Mais si les visuels peuvent évoquer le passé, la musique, elle, est bien dans l’air du temps. On ressent une véritable fraîcheur dans les compositions, ce qu’on n’avait pas entendu depuis Ozzmosis (1995) à mes yeux. Même s’il y a pas mal d’effets, de backing vocals et de bidouillages studio, on ressent une sincérité dans les morceaux qui fait plaisir à entendre. « Nous l’avons enregistré rapidement, ce que je n’avais pas fait depuis le premier album de Black Sabbath », explique Ozzy dans la presse en début d’année. En effet, dans des interviews accordées à The Sun et Billboard, le musicien révèle que l’album est terminé en seulement quatre semaines. Les instrumentaux sont composés et enregistrés en quatre jours, tandis que le reste du temps est consacré aux paroles, voix, mixage et mastering.
À mesure des écoutes, les morceaux restent en tête. On ressent toute leur intensité mais aussi leurs touches mélodiques. Très efficaces, les chansons tendent plus vers la pop – le titre éponyme ‘Ordinary Man’, avec Elton John au chant et au piano – et le rock lourd période Black Sabbath (le morceau d’ouverture ‘Straight to Hell’, un véritable modèle d’énergie) que le heavy metal pur et dur. Rien d’étonnant quand on sait qu’Ozzy est un énorme fan des Beatles depuis longtemps. Cela s’entend déjà sur de vieux albums comme Bark at the Moon et ses mélodies harmonieuses, mais c’est d’autant plus flagrant sur ‘Ordinary Man’. Un morceau touchant à plus d’un titre, où les deux stars du rock british chantent sur la fin de leurs vies. « The truth is I don’t wanna die an ordinary man. »

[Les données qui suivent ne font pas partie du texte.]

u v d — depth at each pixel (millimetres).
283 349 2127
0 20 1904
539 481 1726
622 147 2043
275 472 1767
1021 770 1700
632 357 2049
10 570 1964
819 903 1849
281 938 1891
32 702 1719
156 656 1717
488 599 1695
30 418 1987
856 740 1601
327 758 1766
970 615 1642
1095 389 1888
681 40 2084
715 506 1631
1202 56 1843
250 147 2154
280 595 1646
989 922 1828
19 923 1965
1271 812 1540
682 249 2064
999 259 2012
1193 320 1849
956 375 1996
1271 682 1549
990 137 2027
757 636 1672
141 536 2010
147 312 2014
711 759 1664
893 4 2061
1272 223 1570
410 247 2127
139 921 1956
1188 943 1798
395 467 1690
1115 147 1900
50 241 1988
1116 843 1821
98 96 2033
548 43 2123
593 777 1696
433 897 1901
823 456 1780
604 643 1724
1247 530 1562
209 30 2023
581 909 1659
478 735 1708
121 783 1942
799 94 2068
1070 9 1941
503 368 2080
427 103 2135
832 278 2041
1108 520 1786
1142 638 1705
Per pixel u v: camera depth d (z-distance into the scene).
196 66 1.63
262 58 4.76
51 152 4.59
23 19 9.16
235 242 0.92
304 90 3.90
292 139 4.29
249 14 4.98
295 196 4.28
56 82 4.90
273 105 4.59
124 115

Là où certains albums s’éparpillent avec des invités à foison, Ordinary Man n’en a que quelques uns de renom. Ainsi, Slash balance des solos de guitare dans ‘Straight to Hell’ et la balade ‘Ordinary Man’ tandis qu’on entend Tom Morello, guitariste emblématique de Rage Against the Machine, sur ‘Scary Little Green Men’ et ‘It’s A Raid’. En fait, Ozzy s’est surtout bien entouré pour l’accompagner, avec une section rythmique solide : Duff McKagan de Guns’n Roses à la basse et Chad Smith des Red Hot Chili Peppers derrière les fûts. Moins groovy que dans son groupe, le batteur frappe juste et sait se montrer discret quand la chanson l’exige ou, à l’inverse, envoyer la sauce pour appuyer les riffs pêchus du guitariste Andrew Watt.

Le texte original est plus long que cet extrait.